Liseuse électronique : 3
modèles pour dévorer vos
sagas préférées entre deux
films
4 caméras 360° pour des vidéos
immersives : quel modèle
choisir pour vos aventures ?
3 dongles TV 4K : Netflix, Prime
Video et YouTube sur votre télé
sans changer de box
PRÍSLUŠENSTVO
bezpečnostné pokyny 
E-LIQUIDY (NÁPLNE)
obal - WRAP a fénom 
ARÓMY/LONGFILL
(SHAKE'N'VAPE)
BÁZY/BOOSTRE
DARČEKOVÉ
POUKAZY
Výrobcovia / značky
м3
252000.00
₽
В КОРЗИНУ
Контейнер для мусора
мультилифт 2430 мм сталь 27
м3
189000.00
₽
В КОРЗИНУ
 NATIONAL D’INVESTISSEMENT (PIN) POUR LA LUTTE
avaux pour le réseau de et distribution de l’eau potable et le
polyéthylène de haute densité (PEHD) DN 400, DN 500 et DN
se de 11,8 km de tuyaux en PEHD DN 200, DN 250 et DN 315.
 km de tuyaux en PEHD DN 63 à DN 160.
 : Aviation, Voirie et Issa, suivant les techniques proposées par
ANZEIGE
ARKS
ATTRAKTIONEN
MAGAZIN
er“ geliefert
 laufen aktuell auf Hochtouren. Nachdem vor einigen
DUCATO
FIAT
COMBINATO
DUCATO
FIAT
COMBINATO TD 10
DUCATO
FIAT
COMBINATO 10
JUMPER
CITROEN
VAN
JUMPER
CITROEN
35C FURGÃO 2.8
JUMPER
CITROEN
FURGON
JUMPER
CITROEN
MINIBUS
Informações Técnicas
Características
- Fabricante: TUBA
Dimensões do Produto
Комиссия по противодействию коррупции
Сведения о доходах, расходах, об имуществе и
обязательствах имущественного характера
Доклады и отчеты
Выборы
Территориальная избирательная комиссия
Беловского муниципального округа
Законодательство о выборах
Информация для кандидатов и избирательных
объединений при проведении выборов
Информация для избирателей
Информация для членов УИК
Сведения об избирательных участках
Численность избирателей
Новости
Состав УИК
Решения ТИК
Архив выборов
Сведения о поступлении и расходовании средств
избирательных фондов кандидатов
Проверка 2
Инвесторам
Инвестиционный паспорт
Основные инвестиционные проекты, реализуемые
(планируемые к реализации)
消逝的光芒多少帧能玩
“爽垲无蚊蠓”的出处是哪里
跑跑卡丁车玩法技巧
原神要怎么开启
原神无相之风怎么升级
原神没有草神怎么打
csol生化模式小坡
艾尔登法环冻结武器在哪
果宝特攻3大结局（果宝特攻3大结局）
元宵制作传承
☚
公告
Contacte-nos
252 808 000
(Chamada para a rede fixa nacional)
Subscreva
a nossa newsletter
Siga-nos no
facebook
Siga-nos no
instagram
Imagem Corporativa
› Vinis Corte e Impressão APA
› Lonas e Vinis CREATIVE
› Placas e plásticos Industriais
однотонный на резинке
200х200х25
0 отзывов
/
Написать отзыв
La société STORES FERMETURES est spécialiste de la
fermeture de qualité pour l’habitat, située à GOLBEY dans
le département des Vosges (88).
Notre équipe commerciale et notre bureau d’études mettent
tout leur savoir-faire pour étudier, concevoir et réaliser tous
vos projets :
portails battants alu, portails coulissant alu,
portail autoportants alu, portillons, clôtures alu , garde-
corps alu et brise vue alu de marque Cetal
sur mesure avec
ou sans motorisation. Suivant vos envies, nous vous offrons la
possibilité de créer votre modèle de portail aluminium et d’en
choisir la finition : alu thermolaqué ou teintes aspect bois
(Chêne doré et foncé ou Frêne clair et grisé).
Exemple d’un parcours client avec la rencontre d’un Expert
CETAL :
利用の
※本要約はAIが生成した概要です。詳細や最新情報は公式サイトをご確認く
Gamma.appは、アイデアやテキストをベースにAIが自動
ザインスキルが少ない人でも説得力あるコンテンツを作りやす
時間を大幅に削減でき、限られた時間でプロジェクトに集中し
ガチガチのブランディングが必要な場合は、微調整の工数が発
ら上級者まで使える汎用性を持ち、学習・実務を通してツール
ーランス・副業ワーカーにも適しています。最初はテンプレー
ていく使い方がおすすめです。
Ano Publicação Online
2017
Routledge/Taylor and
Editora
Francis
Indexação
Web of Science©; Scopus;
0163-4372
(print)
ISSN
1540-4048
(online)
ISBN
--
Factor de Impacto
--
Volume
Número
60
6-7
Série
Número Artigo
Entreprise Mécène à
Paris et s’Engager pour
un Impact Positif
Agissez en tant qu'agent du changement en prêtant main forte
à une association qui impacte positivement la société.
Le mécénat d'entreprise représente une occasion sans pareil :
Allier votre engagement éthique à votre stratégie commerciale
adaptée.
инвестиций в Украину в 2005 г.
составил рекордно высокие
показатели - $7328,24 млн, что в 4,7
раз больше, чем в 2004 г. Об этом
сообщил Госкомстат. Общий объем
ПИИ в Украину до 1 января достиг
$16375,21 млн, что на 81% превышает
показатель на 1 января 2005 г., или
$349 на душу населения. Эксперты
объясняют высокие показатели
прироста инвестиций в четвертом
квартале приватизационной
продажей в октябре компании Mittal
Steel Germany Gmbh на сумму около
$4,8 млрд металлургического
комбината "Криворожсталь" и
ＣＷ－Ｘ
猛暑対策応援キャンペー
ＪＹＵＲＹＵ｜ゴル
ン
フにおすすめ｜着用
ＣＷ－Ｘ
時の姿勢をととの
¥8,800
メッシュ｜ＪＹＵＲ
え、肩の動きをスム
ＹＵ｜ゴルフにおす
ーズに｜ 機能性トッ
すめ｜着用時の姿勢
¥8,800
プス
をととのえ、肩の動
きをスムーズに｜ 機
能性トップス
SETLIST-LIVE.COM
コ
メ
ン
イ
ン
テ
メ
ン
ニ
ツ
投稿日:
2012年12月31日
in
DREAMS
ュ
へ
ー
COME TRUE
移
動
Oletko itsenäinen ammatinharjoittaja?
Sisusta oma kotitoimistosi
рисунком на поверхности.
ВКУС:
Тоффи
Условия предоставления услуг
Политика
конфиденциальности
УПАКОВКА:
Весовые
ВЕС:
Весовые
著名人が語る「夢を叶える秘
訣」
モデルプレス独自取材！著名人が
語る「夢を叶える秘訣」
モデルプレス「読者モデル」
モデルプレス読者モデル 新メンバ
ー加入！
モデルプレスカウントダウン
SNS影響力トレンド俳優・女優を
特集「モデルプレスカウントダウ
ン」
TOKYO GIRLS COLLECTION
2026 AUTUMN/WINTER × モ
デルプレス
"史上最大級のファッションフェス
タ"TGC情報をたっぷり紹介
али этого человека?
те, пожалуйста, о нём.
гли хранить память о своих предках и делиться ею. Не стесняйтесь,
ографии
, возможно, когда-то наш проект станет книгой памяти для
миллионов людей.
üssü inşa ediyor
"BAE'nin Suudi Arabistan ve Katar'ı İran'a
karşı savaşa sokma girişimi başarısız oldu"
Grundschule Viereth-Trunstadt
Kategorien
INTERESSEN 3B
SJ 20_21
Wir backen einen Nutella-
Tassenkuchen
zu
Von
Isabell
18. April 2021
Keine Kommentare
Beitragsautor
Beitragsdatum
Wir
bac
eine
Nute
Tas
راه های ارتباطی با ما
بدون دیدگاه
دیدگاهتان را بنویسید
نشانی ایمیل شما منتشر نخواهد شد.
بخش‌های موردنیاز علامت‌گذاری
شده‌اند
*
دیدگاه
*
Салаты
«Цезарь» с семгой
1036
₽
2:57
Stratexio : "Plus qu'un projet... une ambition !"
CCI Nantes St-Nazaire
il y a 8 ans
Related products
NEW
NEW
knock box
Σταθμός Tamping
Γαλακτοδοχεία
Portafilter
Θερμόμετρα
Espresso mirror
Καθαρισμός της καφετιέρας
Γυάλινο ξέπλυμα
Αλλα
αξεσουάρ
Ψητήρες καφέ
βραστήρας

WORK ITEM: Pull out every line of the data, verbatim, starting at the very first line and ending with the line that contains "ARÓMY/LONGFILL", including both of those lines.

SOLUTION FOR THIS EXERCISE:
Liseuse électronique : 3
modèles pour dévorer vos
sagas préférées entre deux
films
4 caméras 360° pour des vidéos
immersives : quel modèle
choisir pour vos aventures ?
3 dongles TV 4K : Netflix, Prime
Video et YouTube sur votre télé
sans changer de box
PRÍSLUŠENSTVO
bezpečnostné pokyny 
E-LIQUIDY (NÁPLNE)
obal - WRAP a fénom 
ARÓMY/LONGFILL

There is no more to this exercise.